Task details: Collect all lines from the records below that include the word "China".

Task material:

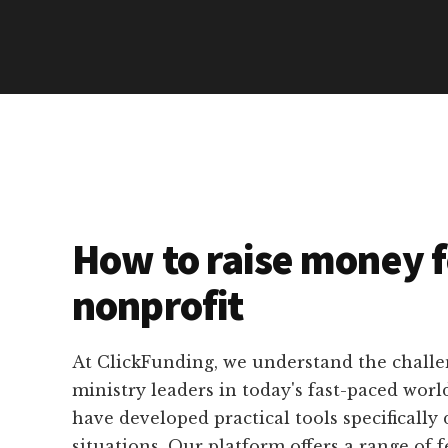
How to raise money f
nonprofit
At ClickFunding, we understand the challe
ministry leaders in today's fast-paced worl
have developed practical tools specifically 
situations. Our platform offers a range of f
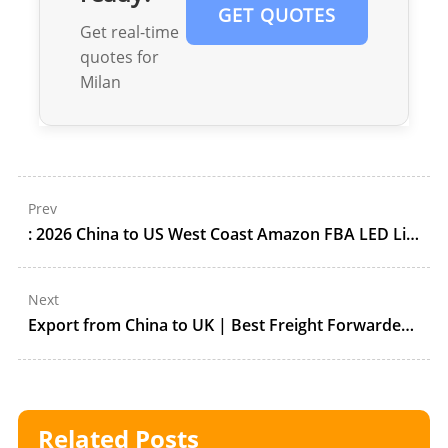
GET QUOTES
Get real-time
quotes for
Milan
Prev
: 2026 China to US West Coast Amazon FBA LED Lighting Shipping Guide: Port of LA Volume, DDP Customs, and ONT8/LGB8 Receiving Control
Next
Export from China to UK | Best Freight Forwarder Services by Forestleopard
Related Posts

Result:
: 2026 China to US West Coast Amazon FBA LED Lighting Shipping Guide: Port of LA Volume, DDP Customs, and ONT8/LGB8 Receiving Control
Export from China to UK | Best Freight Forwarder Services by Forestleopard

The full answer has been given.